Would you output the listing exactly, with every image omitted?

▸ MATERIAL PROVIDED:

---------------

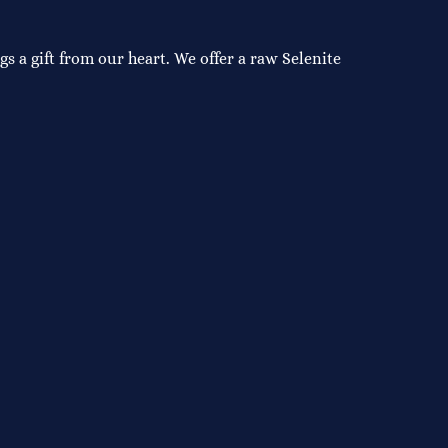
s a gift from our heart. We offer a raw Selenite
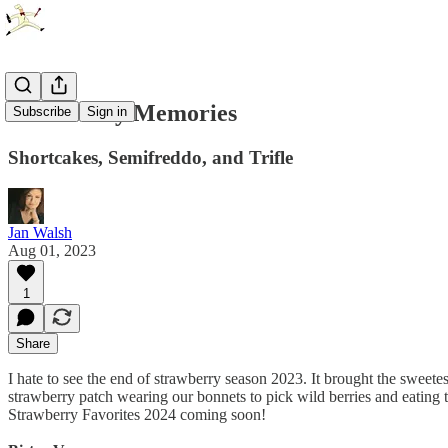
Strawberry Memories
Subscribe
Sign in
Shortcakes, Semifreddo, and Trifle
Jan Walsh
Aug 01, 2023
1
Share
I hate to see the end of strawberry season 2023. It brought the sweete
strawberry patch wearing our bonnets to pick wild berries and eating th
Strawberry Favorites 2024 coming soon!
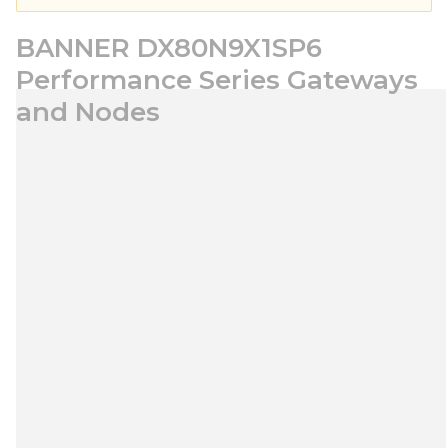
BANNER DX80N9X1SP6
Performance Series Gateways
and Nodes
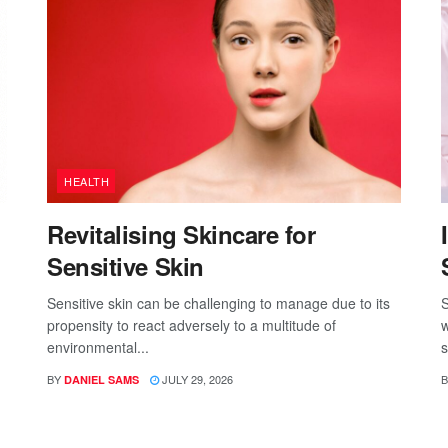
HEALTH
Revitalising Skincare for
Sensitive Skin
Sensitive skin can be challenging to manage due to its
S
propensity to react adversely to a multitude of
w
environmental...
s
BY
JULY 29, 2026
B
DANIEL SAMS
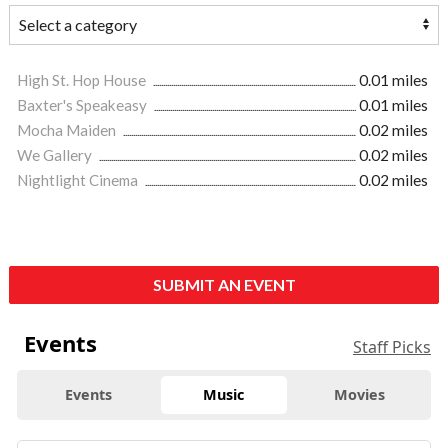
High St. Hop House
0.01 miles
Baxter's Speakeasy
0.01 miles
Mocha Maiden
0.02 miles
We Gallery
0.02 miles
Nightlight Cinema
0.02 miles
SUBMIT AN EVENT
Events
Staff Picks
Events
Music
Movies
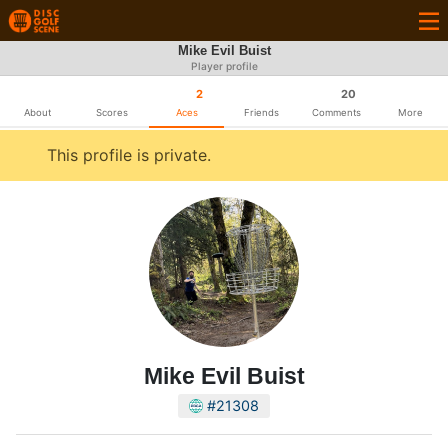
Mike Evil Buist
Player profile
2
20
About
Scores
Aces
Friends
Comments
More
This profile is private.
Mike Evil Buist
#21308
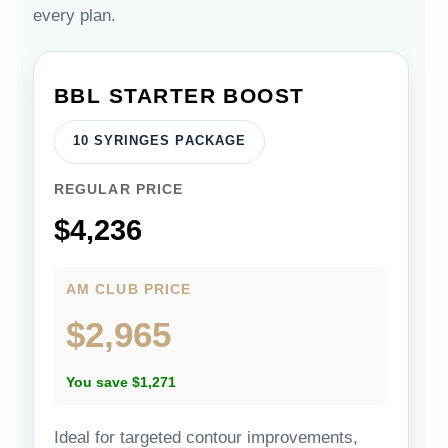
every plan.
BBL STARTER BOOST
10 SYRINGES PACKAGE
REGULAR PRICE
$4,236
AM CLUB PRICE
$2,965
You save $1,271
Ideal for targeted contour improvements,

---------------

▸ EXPECTED ANSWER:
s a gift from our heart. We offer a raw Selenite
Strawberry Memories
Subscribe
Sign in
Shortcakes, Semifreddo, and Trifle
Jan Walsh
Aug 01, 2023
1
Share
I hate to see the end of strawberry season 2023. It brought the sweete
strawberry patch wearing our bonnets to pick wild berries and eating th
Strawberry Favorites 2024 coming soon!
BANNER DX80N9X1SP6
Performance Series Gateways
and Nodes
HEALTH
Revitalising Skincare for
Sensitive Skin
Sensitive skin can be challenging to manage due to its
S
propensity to react adversely to a multitude of
w
environmental...
s
BY
JULY 29, 2026
B
DANIEL SAMS
High St. Hop House
0.01 miles
Baxter's Speakeasy
0.01 miles
Mocha Maiden
0.02 miles
We Gallery
0.02 miles
Nightlight Cinema
0.02 miles
SUBMIT AN EVENT
Events
Staff Picks
Events
Music
Movies
Mike Evil Buist
Player profile
2
20
About
Scores
Aces
Friends
Comments
More
This profile is private.
Mike Evil Buist
#21308
every plan.
BBL STARTER BOOST
10 SYRINGES PACKAGE
REGULAR PRICE
$4,236
AM CLUB PRICE
$2,965
You save $1,271
Ideal for targeted contour improvements,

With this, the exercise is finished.